# Selected excerpt

********

Arts & Entertainment

Miami art exhibit explores oil’s impact on a country, its people

By Ana Mengotti

Miami, Nov 17 (EFE).- A black circle representing oil drilling and the wealth it produces is the unifying element of “Petropias,” an art exhibit in Miami featuring the work of Venezuelan-born Tony Vazquez-Figueroa.

“It could also be a drain,” he said when asked by Efe if the black circle might symbolize the hole through which much of the oil wealth of Venezuela – now an impoverished and crisis-racked country – has disappeared.

“Maybe the wealth arrived too soon, and we weren’t able to digest it well,” said the 53-year-old artist, who has spent most of his life outside of his homeland.

Vazquez-Figueroa says it is regrettable that Venezuela was “one of the most abandoned Spanish colonies.”

“The printing press arrived (in Venezuela) 400 years after it was invented, while in Mexico it arrived just 30 or 40 years after” being invented, he recalled, though also marveling that in spite of its backwardness Venezuela managed to produce Latin American independence hero Simon Bolivar and his forerunner, Francisco de Miranda.

Black is the predominant color of the exhibit, which will be inaugurated Friday at the LnS Gallery in Miami and include Vazquez-Figueroa’s sculptures, paintings and photographs of the past three years.

For visitors, it serves as an art installation on the impact large oil reserves have on a country and its inhabitants.

A nephew of Spanish writer and inventor Alberto Vazquez-Figueroa, the artist clarified to Efe that the black of his works is not Vantablack, a material that is one of the world’s darkest known substances and one to which famed British-Indian sculptor has exclusive artistic rights.

********

# Listing
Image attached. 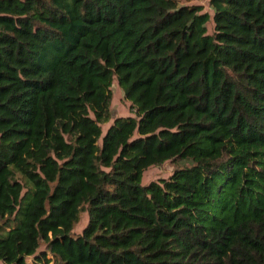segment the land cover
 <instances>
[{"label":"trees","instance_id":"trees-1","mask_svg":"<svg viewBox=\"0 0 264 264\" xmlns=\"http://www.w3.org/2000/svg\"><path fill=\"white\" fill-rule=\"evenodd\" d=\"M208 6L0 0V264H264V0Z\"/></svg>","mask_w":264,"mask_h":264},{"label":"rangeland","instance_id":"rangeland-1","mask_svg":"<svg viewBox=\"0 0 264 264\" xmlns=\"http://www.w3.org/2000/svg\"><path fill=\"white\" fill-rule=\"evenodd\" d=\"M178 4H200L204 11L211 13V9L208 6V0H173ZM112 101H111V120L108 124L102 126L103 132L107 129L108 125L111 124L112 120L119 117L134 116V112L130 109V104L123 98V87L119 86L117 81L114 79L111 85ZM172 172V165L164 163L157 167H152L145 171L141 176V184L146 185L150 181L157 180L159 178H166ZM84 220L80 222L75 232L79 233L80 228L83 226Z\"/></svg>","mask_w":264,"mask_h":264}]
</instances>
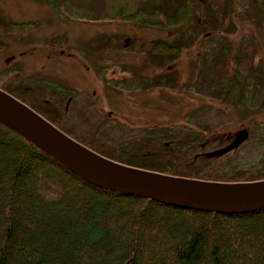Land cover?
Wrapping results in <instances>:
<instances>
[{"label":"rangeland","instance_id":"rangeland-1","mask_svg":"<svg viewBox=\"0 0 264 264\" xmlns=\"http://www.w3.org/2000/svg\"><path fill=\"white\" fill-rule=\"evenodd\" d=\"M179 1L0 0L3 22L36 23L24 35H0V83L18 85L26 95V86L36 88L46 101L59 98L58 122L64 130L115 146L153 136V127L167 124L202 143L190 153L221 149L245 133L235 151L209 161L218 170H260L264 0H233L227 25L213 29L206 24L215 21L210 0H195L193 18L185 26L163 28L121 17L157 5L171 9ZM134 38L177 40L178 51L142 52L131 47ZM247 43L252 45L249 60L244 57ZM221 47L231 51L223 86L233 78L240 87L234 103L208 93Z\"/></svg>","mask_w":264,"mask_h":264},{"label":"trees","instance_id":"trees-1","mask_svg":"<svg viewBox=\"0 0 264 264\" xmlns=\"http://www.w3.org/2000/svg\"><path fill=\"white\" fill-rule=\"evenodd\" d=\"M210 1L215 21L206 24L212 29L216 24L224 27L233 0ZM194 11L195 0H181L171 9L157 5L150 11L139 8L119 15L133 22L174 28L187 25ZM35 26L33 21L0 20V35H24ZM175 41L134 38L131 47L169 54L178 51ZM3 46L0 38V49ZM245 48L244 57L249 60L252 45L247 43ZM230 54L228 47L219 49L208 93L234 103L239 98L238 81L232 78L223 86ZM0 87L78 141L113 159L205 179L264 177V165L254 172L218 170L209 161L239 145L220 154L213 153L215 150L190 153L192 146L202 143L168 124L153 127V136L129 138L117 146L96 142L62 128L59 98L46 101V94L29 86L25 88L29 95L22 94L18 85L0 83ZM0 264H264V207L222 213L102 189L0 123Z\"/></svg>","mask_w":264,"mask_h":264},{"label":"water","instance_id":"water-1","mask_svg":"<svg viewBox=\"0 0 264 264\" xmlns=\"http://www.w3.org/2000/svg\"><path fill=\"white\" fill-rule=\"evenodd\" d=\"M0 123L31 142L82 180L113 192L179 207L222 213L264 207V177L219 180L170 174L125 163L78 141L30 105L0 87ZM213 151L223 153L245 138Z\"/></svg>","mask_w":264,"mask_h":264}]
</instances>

********

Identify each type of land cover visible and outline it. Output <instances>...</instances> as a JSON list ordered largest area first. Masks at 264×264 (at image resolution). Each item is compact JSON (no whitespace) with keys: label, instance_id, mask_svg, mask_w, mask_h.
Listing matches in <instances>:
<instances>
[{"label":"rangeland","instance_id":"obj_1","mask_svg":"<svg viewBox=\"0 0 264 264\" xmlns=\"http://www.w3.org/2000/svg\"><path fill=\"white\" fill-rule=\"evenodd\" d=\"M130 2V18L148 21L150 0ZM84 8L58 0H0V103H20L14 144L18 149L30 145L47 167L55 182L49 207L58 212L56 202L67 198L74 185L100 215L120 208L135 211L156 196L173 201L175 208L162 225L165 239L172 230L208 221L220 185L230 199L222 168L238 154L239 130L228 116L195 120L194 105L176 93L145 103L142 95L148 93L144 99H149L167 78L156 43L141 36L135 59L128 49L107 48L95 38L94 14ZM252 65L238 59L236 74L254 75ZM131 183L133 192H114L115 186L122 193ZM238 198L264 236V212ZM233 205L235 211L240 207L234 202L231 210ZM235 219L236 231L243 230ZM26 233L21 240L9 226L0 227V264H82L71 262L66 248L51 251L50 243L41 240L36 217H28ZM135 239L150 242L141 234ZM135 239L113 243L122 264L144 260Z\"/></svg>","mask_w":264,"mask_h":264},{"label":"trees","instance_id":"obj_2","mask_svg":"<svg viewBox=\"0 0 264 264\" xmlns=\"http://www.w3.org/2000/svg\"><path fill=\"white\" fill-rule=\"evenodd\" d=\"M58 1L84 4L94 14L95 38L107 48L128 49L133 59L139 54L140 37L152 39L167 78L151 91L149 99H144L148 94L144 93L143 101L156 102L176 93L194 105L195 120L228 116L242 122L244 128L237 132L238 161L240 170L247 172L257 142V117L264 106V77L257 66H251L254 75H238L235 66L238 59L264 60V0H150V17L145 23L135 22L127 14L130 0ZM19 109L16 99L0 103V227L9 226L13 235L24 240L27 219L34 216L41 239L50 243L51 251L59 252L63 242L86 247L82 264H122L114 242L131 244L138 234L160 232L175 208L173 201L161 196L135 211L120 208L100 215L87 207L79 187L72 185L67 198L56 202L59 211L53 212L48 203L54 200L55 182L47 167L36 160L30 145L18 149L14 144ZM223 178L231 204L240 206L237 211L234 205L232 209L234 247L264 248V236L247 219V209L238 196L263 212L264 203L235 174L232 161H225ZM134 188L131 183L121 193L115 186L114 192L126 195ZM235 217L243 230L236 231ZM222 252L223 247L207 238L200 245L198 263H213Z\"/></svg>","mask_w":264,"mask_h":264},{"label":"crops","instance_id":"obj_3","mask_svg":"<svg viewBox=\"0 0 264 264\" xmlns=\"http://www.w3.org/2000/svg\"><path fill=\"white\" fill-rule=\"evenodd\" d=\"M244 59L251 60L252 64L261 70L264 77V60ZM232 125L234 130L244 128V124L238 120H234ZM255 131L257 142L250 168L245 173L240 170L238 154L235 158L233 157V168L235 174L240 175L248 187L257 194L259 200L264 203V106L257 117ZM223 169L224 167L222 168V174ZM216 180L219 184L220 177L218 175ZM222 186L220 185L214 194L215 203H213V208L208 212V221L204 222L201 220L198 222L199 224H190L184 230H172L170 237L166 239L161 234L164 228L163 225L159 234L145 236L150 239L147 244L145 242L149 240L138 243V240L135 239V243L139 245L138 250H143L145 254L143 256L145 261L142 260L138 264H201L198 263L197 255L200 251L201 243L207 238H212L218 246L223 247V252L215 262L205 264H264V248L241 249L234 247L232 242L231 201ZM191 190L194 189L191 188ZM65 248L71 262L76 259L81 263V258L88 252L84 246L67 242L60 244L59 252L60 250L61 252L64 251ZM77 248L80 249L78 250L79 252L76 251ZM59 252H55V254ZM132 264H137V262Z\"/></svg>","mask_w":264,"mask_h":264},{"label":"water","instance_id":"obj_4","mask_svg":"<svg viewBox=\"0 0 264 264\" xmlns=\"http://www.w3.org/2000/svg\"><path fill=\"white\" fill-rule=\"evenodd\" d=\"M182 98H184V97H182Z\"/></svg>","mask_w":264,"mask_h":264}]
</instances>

********

Repeat the stretch of the Miami oil art exhibit article from "Arts & Entertainment" through "Venezuelan-born Tony Vazquez-Figueroa.", copying it word for word.

Arts & Entertainment

Miami art exhibit explores oil’s impact on a country, its people

By Ana Mengotti

Miami, Nov 17 (EFE).- A black circle representing oil drilling and the wealth it produces is the unifying element of “Petropias,” an art exhibit in Miami featuring the work of Venezuelan-born Tony Vazquez-Figueroa.